Against the backdrop of Miami Beach, in a conference center draped in exuberant graphics with pop music coming through the speakers and tropical displays everywhere, leaders in the digital healthcare space celebrated the advances made in data access and interoperability – while still acknowledging that there is much work to be done.
An estimated 5,000 attendees showed up March 6-9 for the inaugural ViVE, a new offering from the College of Healthcare Information Management Executives (CHIME) and HLTH. The crowd was made up of C-suite executives, senior digital health leaders and buyers, health startups and investors, government, and solution providers.
On the exhibition floor, Health Gorilla attracted a lot of attention thanks to two big announcements – a $50 million Series C funding round and a new partnership with Lexis Nexis to bring social determinants of health (SDOH) data to our interoperability platform. Company founders and other senior leadership also had meaningful conversations with booth visitors about our quest to become a Qualified Health Information Network (QHIN) under the Trusted Exchange Framework and Common Agreement (TEFCA).
Elsewhere in the Miami Beach Conference Center, ViVE’s robust program included educational sessions and panels on a variety of topics, including health equity, artificial intelligence, automation, virtual care, health policy, and data sharing obstacles. Health Gorilla CEO and co-founder Steve Yaskin was invited to participate in “Interoperability Stakeholders Accessing On-Ramps to the U.S. Health Data Superhighway” along with Lisa Bari, MBA, MPH and CEO of Civitas Networks for Health; Mariann Yeager, CEO of The Sequoia Project; and Alan Swenson, Executive Director of Carequality.
Yaskin talked about Health Gorilla’s uncommon approach to positioning itself between the government and the private sector. “What we did uniquely was ‘productize’ an Act of Congress,” he said. “We actually read the whole 21 Century Cures Act and decided to build a product around it.”
“When we started Health Gorilla a little over 5 years ago, everything we’re talking about here was a pipe dream, and now here we are on the stage talking about it,” Yaskin added. “It’s a dream that’s now becoming a reality.”
Swenson pointed out that it won’t matter to the end-user, the healthcare provider, or the patient which on-ramp gets taken. “Hopefully that’s all behind the scenes and you don’t have to know or care what Carequality is or what a QHIN is,” he said. “You just need information on your patient in a usable manner and you’ve got it, and that’s ultimately the goal.”
Yeager said there are a lot of problems TEFCA will solve, such as universal data access, and others that will still need to be worked out such as patient identifiers and data quality.
“TEFCA will be our North Star, a foundation, but there will be work to do above and beyond that for a good while,” she said. “We’re going to adapt and evolve and it will take some time.”
At this point in the journey to interoperability, Yaskin said the focus will move towards high-quality data that’s fit for a purpose. “Battle lines will be drawn around what do you do with the data?” he said. “How actionable is that data?
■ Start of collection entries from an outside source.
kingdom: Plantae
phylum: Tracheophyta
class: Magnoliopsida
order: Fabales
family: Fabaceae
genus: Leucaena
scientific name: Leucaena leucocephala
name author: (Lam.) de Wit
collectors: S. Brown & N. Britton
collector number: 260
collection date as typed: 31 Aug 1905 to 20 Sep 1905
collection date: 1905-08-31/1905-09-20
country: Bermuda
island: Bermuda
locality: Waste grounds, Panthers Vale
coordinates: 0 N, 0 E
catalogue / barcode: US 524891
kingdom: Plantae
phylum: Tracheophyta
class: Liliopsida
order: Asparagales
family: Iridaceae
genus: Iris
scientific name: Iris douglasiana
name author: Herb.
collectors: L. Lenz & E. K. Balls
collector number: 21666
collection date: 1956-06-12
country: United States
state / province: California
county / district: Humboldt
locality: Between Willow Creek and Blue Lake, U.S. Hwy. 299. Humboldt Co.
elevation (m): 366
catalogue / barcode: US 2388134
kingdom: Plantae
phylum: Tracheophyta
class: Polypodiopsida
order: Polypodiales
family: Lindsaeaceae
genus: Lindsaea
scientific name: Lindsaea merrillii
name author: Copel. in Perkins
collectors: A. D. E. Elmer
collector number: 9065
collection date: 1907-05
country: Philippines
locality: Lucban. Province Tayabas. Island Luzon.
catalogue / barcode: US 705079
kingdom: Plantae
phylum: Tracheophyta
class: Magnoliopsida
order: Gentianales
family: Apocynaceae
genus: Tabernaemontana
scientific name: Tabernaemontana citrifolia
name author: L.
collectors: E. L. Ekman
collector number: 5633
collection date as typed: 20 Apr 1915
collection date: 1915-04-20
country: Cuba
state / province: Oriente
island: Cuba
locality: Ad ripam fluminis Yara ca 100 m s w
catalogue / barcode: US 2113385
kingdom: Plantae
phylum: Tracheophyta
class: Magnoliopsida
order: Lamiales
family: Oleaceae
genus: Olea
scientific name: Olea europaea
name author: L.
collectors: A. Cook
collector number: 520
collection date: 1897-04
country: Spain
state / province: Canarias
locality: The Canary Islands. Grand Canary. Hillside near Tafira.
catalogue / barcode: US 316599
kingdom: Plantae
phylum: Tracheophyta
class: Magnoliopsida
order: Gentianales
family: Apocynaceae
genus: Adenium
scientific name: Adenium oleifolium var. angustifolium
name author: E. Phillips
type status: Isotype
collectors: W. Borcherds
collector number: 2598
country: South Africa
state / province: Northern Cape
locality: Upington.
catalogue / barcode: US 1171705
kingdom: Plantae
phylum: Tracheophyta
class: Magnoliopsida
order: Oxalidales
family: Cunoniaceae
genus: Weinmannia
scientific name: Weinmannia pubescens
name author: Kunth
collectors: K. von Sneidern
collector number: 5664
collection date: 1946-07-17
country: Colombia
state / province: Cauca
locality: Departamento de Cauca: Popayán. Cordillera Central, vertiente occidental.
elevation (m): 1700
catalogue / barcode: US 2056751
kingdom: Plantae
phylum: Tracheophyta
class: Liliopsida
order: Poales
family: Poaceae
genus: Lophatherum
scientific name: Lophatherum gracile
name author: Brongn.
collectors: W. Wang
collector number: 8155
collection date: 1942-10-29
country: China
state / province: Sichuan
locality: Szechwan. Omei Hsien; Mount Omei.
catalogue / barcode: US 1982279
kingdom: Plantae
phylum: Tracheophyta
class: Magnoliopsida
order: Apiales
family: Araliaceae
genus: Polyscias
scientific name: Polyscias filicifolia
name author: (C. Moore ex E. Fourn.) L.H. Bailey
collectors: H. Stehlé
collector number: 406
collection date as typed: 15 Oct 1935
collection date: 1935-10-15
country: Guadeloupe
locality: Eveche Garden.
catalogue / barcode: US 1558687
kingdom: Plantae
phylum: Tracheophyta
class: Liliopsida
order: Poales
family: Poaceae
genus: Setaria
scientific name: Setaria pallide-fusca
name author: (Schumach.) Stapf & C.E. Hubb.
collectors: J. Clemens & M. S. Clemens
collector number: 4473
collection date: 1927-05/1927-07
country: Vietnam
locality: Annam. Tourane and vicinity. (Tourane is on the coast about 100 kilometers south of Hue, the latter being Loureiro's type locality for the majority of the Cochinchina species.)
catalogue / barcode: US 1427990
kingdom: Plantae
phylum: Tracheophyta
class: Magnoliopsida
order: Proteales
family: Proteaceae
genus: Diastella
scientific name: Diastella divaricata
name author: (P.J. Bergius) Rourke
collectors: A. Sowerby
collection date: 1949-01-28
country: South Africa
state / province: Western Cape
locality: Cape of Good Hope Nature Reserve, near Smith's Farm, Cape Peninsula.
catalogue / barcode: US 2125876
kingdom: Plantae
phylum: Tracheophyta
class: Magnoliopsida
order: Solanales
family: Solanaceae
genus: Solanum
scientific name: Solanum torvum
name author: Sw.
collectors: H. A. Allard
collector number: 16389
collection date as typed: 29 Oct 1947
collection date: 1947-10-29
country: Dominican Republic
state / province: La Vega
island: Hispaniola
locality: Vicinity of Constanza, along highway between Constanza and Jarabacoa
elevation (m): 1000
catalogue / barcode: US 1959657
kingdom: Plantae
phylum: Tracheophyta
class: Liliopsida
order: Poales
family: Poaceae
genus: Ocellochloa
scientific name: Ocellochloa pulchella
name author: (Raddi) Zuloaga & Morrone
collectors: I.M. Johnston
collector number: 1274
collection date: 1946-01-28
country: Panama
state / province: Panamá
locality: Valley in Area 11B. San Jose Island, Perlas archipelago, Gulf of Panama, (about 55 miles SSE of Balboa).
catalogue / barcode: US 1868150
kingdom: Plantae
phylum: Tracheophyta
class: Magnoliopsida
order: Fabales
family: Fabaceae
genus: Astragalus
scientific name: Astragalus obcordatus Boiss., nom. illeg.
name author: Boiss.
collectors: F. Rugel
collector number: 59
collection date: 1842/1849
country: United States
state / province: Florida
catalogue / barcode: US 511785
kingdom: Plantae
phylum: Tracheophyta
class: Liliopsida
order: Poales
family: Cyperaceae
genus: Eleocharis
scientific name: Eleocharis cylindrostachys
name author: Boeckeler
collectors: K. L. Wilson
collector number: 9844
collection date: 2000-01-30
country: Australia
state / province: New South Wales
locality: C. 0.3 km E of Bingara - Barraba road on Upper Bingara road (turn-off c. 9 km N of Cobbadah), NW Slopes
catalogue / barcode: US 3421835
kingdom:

What is the quality of that data?”
Swenson agreed. “There’s data flowing like crazy – that’s not the problem – it’s making it usable,” he said. “As you’re considering, what does this mean to me, who do I want to use as my QHIN, or who is my participant if I’ve got multiple choices. Well what else is being offered besides just ‘here’s an access point to data’? How easy do they make it for you to actually use that data?”
“What an idea, right? Instead of talking about interoperability as the formats we move data around in, we’re actually talking about the services,” said moderator Brad Ryan, MD, Chief Product Officer for the National Committee for Quality Assurance (NCQA). “Hallelujah.”
Bari says she expects that QHINs will compete on services in the future.
“The member organizations of Civitas who are involved in clinical data exchange as well as public health and a whole host of other data exchanges, they’re working on really broad use cases,” Bari said. “So TEFCA is a couple of those use cases right now, with ambitions to be more, and I think it just simply brings more players to the table.”
Noting that each member of the panel represents a different part of the healthcare ecosystem, Ryan added: “I want to thank you for doing the hard and sometimes thankless work” of bringing interoperability to this phase.